Et après ? Est-ce que les gros éditeurs (Yoast, Elementor, WooCommerce…) vont adopter Troy ? Probablement pas à court terme. Ils n’ont aucun intérêt à fragiliser leur relation avec WordPress.org. Mais les développeurs indépendants, ceux qui ont un ou deux plugins, ceux qui en ont marre de la file d’attente du répertoire officiel… eux pourraient y trouver leur compte.
Troy pose surtout la bonne question. Pas "faut-il quitter WordPress.org ?", mais "est-il normal qu’une seule entité contrôle la distribution de plugins pour un CMS qui fait tourner 42,4 % du web (source : W3Techs, avril 2026) ?"
Et la réponse est non.
Qu’est-ce que ça change si vous gérez un site WordPress ?
Si vous êtes propriétaire d’un site : rien ne change dans l’immédiat. Vos plugins continuent de se mettre à jour via WordPress.org. Mais si un jour l’un de vos plugins passe sur Troy, vous installerez Troy Client (30 secondes, selon la doc) et vous continuerez à recevoir les mises à jour comme avant. Pas de panique. En attendant, pensez à vérifier régulièrement l’état de sécurité de vos extensions.
Si vous êtes développeur ou agence : Troy vaut un test. Mon conseil : installez Troy Server sur un serveur de staging, uploadez une extension, testez le workflow. Ça prend 5 minutes. Au minimum, vous saurez que le plan B existe le jour où WordPress.org fera des siennes.
Si vous êtes freelance WordPress : gardez un œil dessus. Vos clients ne vous poseront pas la question aujourd’hui. Mais quand le prochain drama éclatera (et il y en aura un, on est dans l’écosystème WordPress…), ils voudront savoir si leurs plugins sont "safe". Avoir une réponse prête, c’est ce qui fait la différence entre un prestataire et un expert.
Et c’est pas fini… Troy ne gère que les plugins pour le moment. Les thèmes sont dans la roadmap. L’intégration GitLab et Bitbucket aussi. Si le projet survit à sa première année, 2026 pourrait être l’année où la distribution WordPress se décentralise pour de bon.
Quoi qu’il arrive, Troy a déjà réussi quelque chose : prouver que c’est techniquement possible. Le répertoire WordPress.org n’est plus la seule option. De facto, c’est un changement. Et les changements, contrairement aux dramas, ne disparaissent pas avec la prochaine polémique.
Si le sujet de la gouvernance et de l’avenir de WordPress vous intéresse, j’ai décortiqué les objections de ceux qui prédisent la mort de WordPress dans un article dédié.
Questions fréquentes
Troy est-il gratuit ?
Oui. Troy Server et Troy Client sont gratuits et open source, distribués sous licence MIT. Le code est disponible sur GitHub. Aucun abonnement, aucun frais caché.
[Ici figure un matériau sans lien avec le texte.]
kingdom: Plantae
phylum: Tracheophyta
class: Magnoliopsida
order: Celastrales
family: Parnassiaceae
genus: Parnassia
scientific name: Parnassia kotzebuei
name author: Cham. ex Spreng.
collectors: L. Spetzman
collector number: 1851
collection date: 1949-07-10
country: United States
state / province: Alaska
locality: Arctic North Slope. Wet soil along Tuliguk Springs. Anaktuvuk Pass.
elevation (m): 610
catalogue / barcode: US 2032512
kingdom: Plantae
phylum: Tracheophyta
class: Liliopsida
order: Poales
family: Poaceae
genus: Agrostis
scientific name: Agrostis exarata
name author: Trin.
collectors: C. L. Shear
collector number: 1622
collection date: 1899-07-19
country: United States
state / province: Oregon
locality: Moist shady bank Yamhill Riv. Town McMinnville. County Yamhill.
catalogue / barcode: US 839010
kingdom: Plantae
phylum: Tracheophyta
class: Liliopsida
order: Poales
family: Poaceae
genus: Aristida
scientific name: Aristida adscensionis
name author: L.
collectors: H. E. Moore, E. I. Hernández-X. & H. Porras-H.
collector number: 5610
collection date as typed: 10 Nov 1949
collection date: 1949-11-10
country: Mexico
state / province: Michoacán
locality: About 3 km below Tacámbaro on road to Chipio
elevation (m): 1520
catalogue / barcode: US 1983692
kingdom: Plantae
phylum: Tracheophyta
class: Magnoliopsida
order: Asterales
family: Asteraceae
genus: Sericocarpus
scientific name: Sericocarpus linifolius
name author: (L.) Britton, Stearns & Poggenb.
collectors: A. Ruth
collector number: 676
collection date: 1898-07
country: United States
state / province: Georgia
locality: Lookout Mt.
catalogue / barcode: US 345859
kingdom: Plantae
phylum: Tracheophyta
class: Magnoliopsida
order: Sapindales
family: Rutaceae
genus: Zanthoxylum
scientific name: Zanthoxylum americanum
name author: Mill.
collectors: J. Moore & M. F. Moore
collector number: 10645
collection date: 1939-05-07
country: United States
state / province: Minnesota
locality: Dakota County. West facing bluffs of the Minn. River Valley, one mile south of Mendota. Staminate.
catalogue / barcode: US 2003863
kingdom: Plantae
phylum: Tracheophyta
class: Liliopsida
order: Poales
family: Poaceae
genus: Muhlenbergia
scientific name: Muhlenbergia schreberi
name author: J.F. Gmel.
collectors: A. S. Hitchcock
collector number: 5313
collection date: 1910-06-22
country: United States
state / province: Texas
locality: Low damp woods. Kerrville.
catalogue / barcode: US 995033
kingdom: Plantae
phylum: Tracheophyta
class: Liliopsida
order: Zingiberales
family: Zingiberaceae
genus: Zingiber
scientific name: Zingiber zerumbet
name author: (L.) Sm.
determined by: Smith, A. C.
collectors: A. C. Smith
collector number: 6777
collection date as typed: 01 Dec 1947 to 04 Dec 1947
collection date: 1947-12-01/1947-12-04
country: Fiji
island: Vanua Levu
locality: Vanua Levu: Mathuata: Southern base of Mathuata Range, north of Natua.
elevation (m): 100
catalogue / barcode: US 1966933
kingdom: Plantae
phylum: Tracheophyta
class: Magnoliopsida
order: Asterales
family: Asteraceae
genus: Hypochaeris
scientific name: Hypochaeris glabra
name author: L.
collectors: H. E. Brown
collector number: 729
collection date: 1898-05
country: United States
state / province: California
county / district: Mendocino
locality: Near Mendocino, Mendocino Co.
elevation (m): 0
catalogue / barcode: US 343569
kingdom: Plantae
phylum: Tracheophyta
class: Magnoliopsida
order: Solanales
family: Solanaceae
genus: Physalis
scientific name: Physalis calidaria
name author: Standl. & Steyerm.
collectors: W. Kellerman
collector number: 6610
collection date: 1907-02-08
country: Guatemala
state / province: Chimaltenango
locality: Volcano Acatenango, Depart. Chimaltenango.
Mes plugins WordPress.org sont-ils compatibles avec Troy ?
Oui. Le même fichier plugin peut fonctionner sur WordPress.org et via un Troy Server. Il suffit d’ajouter un en-tête Troy: dans le fichier principal du plugin. WordPress.org ignore cette métadonnée. En revanche, si Troy Client est installé côté utilisateur, les mises à jour de ce plugin passent exclusivement par Troy Server.
Troy peut-il distribuer des thèmes WordPress ?
Pas encore. En avril 2026, Troy ne gère que les plugins. Le support des thèmes est prévu dans la roadmap, avec également l’intégration GitLab/Bitbucket et la distribution de packages de traduction.
Est-ce que Troy vérifie la qualité ou la sécurité des plugins ?
Non. Contrairement à WordPress.org qui impose une review manuelle avant publication, Troy ne vérifie rien. Le développeur est seul responsable de la qualité et de la sécurité de son extension. C’est le prix de la liberté : pas de gatekeeping, mais pas de filet de sécurité non plus.
Est-ce que Troy collecte des données sur mon site ?
Non. Troy ne collecte pas les noms de domaine ni les données personnelles. Le système utilise des identifiants anonymes à rotation hebdomadaire et ne communique qu’en HTTPS. Seules les statistiques agrégées (nombre de téléchargements, distribution des versions) sont enregistrées.
Qui est derrière Troy ?
Sybre Waaijer, développeur néerlandais et créateur de The SEO Framework. Il a développé Troy seul via sa société CyberWire B.V. Le projet est open source et la communauté peut contribuer via GitHub et Discord.